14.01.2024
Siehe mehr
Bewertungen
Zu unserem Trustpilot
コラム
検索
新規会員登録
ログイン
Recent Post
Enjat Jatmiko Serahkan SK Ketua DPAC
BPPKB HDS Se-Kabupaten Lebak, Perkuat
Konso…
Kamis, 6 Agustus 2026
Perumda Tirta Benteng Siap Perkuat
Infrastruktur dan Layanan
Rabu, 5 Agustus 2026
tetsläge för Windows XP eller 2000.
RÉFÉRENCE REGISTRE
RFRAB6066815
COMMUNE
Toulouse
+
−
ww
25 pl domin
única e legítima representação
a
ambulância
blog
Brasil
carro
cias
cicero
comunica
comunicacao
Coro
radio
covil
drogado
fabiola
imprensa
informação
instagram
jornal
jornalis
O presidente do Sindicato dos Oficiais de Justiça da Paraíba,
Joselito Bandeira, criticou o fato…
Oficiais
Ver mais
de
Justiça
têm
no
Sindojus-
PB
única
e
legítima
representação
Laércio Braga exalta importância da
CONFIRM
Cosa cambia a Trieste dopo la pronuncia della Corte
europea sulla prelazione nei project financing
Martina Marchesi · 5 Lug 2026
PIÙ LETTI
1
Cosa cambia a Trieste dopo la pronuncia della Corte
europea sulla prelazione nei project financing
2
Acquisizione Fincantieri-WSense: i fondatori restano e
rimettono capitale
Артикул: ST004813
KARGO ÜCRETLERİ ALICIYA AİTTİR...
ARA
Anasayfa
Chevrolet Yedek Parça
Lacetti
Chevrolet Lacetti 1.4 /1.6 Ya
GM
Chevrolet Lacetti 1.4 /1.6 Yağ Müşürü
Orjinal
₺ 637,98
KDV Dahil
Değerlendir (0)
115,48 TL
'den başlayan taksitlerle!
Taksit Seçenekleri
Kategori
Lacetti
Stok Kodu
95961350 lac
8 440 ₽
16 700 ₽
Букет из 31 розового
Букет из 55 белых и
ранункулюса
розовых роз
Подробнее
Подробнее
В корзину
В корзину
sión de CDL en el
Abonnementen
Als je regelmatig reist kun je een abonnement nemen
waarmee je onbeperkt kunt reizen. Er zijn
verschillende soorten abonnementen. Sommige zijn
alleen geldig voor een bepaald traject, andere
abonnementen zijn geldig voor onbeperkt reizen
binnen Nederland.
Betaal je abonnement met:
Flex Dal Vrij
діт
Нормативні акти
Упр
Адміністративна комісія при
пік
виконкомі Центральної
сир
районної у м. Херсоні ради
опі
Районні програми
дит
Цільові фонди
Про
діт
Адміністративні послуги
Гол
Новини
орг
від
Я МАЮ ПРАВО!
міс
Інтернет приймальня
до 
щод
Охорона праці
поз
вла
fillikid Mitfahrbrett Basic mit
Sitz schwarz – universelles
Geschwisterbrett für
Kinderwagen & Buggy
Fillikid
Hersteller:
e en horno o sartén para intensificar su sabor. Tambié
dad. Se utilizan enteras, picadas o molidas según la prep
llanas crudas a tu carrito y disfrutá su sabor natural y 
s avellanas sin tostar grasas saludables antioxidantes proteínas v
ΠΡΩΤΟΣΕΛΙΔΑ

Task statement
Look through the listing, and copy each line that contains the word "Lacetti".

Result of the task
Lacetti
Chevrolet Lacetti 1.4 /1.6 Ya
Chevrolet Lacetti 1.4 /1.6 Yağ Müşürü
Lacetti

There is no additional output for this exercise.